La literatura es el arte de la omisión, dijo Stendhal. La cita la da Stephen Vizincey en sus diez mandamientos del escritor. Es un texto nada aconsejable con una primera norma demoledora: “No beberás, ni fumarás, ni te drogarás. Para ser escritor necesitas todo el cerebro que tienes”. Lo curioso es que el segundo es exactamente igual que el primero: “No tendrás costumbres caras”. Hace años leí una entrevista con alguien que daba el mismo titular: “Dejé las drogas y el alcohol porque necesitaba la memoria para trabajar”. Que no recuerde yo quién era el autor es lo de menos.

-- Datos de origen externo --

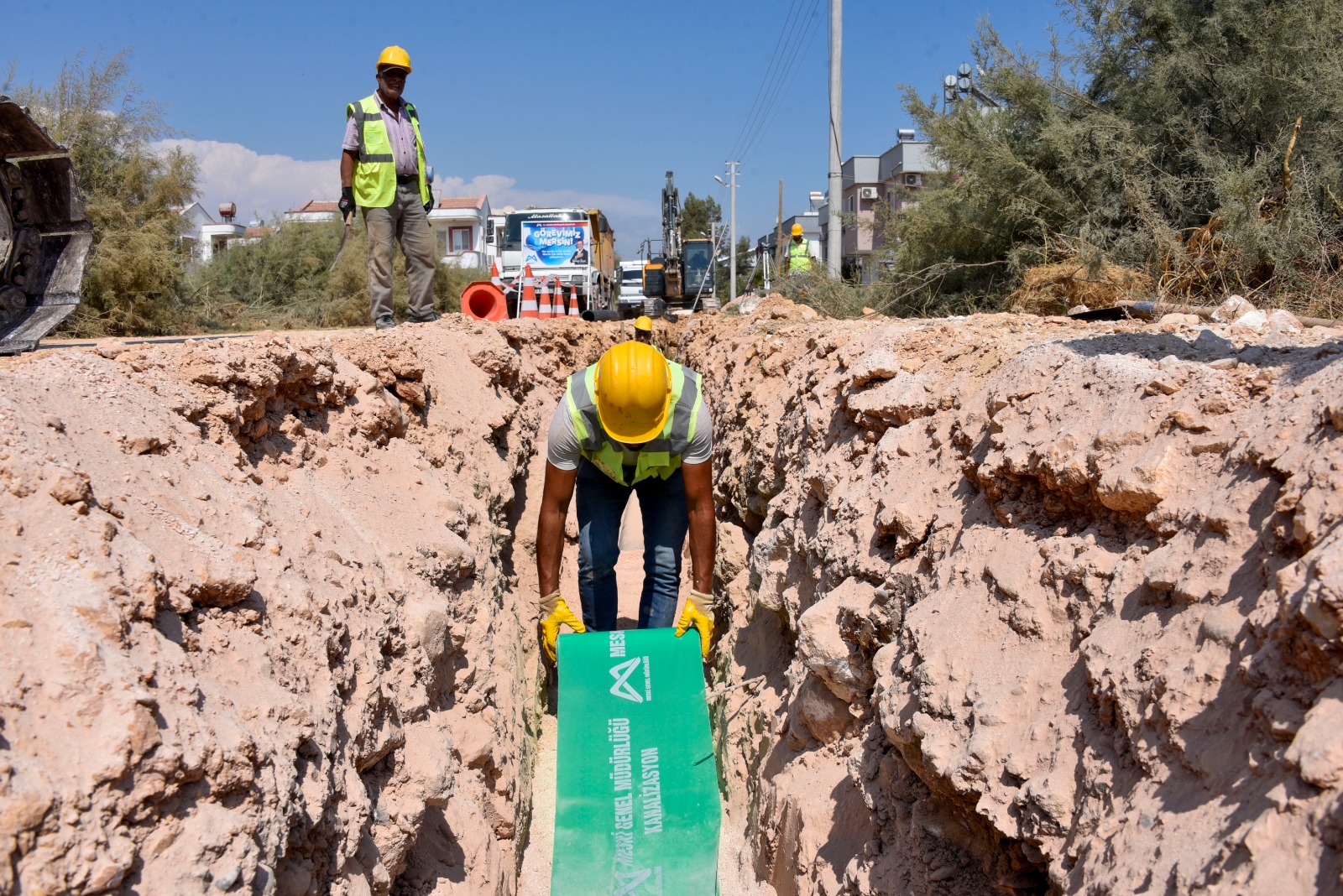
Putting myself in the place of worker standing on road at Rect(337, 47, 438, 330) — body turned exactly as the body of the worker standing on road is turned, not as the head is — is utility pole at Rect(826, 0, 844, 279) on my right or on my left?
on my left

Los mandamientos de Vicinzey incluyen más curiosidades: ni serás vanidoso, ni serás modesto, y “no adorarás Londres-Nueva York-París”. “Váyase usted a Madrid y póngase a la cola”, decía Baroja cuando alguien le preguntaba qué había que hacer para ser escritor. Trapiello, viniendo a decir lo mismo, fue más claro: “El problema de la provincia es que acaba siendo autocomplaciente. La vida termina siendo benigna, y la gente se acaba conformando”, me contó hace tiempo. De los mandamientos prefiero el noveno, que es mi favorito también en la Iglesia, y por el mismo motivo: “Escribirás para tu propio placer”.
Suelo resistir con escepticismo a los consejos y con cierta algarabía a los mandamientos, y me aplico con cinismo. Tengo muy en cuenta lo que me soltó un veterano periodista de prestigio: “Cuando yo empecé en su oficio, hace ya unos cuantos años, y en el primer día de mi experiencia como plumilla, un redactor jefe, de aquellos que te acojonaban con su voz y te arrugaban de verdad cuando confundías la información con la opinión, me espetó:
-Oye chaval, ¿tú sabes cuál es la definición del periodista?
-No.
-Aquella persona que en los diez primeros años de su trabajo no tiene ni puta idea de lo que escribe, y al que en el resto de su vida profesional no le dejan escribir de lo que sabe”.
A este hombre le debo otro más valioso. Tras conocernos en una visita suya a Galicia, conversamos largamente en mi salón mientras trasegamos vino como si se fuera a pasar de moda, y al salir me disculpé por no haberle enseñado la casa. “Jabois”, me dijo muy serio ya en la puerta, “enseñar la casa es de paletos”.